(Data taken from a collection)
──────────────────────────────

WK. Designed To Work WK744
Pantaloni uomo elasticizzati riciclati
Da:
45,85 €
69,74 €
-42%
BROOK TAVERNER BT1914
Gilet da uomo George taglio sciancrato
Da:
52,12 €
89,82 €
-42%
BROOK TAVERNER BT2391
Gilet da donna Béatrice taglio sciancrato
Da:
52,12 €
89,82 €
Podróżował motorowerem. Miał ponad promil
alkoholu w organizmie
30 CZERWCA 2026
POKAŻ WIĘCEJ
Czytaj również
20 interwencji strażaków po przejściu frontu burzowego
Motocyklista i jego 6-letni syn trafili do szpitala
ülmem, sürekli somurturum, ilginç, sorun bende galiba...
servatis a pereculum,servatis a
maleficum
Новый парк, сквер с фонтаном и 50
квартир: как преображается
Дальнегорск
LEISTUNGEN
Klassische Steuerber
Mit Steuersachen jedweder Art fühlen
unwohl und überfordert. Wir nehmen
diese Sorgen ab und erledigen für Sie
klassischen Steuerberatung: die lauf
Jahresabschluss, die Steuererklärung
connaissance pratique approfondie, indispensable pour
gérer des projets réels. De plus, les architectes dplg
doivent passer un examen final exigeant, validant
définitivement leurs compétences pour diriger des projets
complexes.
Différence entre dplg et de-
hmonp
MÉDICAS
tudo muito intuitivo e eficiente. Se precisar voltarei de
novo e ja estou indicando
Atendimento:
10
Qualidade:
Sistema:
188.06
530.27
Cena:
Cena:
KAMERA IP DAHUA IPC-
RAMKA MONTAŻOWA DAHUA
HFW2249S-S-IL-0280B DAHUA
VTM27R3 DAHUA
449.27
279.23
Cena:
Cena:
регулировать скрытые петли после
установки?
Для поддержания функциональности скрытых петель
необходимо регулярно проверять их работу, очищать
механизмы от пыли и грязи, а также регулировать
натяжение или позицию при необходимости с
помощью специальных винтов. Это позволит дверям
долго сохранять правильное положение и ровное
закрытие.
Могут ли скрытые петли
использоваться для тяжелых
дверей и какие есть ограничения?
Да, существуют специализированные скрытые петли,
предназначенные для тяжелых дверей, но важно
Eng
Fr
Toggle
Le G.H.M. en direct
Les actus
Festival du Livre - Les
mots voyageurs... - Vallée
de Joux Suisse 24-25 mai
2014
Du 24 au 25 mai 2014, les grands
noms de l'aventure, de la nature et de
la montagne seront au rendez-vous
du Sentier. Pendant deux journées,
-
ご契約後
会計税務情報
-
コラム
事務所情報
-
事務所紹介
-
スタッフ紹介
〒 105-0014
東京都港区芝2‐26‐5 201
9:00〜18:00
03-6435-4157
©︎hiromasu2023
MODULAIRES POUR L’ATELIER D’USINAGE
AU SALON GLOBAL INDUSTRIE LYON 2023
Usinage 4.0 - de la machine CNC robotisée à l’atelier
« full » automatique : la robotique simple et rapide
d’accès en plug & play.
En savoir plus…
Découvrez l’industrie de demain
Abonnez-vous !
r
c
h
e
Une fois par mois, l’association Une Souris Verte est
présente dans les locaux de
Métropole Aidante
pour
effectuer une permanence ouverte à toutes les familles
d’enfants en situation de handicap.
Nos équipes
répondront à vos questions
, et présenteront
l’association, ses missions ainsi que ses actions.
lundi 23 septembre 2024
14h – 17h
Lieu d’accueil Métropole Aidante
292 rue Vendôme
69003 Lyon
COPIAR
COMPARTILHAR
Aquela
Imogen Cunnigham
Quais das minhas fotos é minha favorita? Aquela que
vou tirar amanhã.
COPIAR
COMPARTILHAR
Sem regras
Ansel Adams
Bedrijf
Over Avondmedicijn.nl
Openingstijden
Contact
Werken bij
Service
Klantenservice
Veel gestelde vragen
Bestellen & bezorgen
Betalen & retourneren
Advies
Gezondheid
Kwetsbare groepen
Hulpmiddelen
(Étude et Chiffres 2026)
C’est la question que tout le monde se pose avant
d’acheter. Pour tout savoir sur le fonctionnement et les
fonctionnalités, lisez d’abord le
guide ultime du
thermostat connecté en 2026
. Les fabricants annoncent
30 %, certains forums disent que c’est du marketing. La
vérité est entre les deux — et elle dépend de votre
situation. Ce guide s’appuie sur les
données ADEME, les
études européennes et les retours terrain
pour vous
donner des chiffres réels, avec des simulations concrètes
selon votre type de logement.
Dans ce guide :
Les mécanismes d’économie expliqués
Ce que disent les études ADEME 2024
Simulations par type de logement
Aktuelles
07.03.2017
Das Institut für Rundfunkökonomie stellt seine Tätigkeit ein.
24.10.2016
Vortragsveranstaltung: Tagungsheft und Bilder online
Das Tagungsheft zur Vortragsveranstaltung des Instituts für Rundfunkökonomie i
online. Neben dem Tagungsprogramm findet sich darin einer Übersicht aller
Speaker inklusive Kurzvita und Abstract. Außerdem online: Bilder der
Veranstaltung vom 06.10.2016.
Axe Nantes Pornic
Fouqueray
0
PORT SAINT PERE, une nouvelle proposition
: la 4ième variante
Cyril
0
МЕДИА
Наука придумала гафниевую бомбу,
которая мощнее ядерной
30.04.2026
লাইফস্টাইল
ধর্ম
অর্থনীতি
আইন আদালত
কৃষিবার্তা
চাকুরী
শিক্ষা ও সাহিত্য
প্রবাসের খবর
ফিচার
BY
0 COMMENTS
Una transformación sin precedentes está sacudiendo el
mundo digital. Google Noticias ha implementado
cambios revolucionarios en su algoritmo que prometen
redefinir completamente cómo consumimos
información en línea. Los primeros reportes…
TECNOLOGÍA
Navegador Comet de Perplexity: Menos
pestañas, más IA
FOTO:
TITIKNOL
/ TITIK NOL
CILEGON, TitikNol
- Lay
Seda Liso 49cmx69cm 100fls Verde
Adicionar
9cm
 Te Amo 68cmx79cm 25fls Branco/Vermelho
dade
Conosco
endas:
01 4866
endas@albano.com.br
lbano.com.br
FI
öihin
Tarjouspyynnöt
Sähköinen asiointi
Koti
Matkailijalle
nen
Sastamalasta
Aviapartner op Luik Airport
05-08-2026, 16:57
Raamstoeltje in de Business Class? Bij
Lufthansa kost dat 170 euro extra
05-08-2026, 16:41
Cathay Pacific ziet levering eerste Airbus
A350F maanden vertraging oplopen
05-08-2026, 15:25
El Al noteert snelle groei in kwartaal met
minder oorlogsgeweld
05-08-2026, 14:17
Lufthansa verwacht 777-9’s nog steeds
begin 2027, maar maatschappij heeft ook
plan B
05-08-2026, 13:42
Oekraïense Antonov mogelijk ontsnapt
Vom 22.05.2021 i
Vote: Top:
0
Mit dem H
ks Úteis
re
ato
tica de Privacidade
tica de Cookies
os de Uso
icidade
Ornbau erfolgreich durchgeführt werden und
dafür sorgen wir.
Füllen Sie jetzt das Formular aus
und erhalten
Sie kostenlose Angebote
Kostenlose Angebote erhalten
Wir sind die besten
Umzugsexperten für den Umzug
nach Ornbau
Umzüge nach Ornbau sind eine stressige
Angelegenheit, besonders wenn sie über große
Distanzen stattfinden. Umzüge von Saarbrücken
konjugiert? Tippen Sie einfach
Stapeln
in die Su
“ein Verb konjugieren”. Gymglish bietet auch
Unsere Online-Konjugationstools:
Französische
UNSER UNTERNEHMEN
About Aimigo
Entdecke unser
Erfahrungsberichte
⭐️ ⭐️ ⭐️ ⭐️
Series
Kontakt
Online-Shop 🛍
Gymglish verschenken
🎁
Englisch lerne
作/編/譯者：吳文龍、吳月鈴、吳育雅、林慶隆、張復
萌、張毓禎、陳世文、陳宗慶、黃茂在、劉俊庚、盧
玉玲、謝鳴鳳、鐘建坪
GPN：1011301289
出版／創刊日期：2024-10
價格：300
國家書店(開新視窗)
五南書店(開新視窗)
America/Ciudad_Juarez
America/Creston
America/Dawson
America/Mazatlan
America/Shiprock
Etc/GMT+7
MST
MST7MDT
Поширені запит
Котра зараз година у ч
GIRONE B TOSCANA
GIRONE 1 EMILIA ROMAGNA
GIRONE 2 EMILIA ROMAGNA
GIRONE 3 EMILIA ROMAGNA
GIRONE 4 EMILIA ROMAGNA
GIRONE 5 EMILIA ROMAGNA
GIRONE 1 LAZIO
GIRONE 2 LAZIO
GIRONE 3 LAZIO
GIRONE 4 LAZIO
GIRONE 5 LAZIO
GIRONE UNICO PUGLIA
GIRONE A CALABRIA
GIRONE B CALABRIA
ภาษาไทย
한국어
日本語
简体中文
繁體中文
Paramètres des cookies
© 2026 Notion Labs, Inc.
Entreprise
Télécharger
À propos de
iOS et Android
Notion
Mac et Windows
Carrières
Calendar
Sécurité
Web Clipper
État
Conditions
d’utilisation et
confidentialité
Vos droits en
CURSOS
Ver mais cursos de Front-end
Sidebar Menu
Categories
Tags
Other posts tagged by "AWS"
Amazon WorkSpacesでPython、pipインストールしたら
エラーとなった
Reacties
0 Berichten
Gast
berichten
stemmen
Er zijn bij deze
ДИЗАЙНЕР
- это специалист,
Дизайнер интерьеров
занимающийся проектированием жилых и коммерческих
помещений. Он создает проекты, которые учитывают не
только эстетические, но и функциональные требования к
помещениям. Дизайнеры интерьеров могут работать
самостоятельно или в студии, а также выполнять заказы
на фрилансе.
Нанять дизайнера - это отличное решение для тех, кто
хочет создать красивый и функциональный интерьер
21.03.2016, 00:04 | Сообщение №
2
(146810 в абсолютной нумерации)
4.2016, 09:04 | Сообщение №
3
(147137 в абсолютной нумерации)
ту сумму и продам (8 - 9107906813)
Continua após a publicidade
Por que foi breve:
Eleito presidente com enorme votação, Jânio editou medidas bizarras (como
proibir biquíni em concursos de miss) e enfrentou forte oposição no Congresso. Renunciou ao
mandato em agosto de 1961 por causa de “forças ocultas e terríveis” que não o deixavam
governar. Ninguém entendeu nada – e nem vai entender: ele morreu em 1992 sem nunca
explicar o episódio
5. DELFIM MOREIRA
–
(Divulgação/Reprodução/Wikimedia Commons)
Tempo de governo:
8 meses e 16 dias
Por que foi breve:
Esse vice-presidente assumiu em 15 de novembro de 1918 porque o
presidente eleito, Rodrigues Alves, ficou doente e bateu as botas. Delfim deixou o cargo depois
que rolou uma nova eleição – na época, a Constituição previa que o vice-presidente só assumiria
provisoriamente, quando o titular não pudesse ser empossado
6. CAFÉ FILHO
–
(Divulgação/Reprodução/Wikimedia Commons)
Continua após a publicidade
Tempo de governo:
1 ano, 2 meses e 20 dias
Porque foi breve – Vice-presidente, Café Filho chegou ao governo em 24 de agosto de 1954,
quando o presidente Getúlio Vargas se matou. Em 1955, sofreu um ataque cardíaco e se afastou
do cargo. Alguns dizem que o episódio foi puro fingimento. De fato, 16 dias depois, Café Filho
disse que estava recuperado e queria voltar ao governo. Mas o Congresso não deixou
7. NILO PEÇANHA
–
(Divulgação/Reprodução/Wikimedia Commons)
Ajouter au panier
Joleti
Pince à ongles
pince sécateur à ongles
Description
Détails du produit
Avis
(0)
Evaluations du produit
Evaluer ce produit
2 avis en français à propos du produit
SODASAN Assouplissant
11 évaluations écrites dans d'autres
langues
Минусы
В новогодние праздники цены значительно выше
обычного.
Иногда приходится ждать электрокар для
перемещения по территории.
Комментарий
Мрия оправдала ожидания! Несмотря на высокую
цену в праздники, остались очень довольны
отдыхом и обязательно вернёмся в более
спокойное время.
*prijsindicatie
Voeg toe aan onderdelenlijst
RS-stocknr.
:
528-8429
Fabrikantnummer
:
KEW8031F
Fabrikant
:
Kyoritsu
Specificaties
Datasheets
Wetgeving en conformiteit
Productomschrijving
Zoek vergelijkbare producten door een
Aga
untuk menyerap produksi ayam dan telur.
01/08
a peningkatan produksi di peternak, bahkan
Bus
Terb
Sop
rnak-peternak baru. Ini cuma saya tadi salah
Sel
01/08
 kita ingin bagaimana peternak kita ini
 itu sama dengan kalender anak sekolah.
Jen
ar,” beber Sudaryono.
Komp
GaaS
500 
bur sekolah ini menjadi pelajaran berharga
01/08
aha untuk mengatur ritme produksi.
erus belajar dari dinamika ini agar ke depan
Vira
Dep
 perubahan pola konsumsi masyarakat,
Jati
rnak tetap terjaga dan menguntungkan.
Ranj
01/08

──────────────────────────────

• _WHAT IS EXPECTED_
Write out the rows word for word, from the first line through the line with "необходимо регулярно проверять", both ends included.

• _RESPONSE AREA_
WK. Designed To Work WK744
Pantaloni uomo elasticizzati riciclati
Da:
45,85 €
69,74 €
-42%
BROOK TAVERNER BT1914
Gilet da uomo George taglio sciancrato
Da:
52,12 €
89,82 €
-42%
BROOK TAVERNER BT2391
Gilet da donna Béatrice taglio sciancrato
Da:
52,12 €
89,82 €
Podróżował motorowerem. Miał ponad promil
alkoholu w organizmie
30 CZERWCA 2026
POKAŻ WIĘCEJ
Czytaj również
20 interwencji strażaków po przejściu frontu burzowego
Motocyklista i jego 6-letni syn trafili do szpitala
ülmem, sürekli somurturum, ilginç, sorun bende galiba...
servatis a pereculum,servatis a
maleficum
Новый парк, сквер с фонтаном и 50
квартир: как преображается
Дальнегорск
LEISTUNGEN
Klassische Steuerber
Mit Steuersachen jedweder Art fühlen
unwohl und überfordert. Wir nehmen
diese Sorgen ab und erledigen für Sie
klassischen Steuerberatung: die lauf
Jahresabschluss, die Steuererklärung
connaissance pratique approfondie, indispensable pour
gérer des projets réels. De plus, les architectes dplg
doivent passer un examen final exigeant, validant
définitivement leurs compétences pour diriger des projets
complexes.
Différence entre dplg et de-
hmonp
MÉDICAS
tudo muito intuitivo e eficiente. Se precisar voltarei de
novo e ja estou indicando
Atendimento:
10
Qualidade:
Sistema:
188.06
530.27
Cena:
Cena:
KAMERA IP DAHUA IPC-
RAMKA MONTAŻOWA DAHUA
HFW2249S-S-IL-0280B DAHUA
VTM27R3 DAHUA
449.27
279.23
Cena:
Cena:
регулировать скрытые петли после
установки?
Для поддержания функциональности скрытых петель
необходимо регулярно проверять их работу, очищать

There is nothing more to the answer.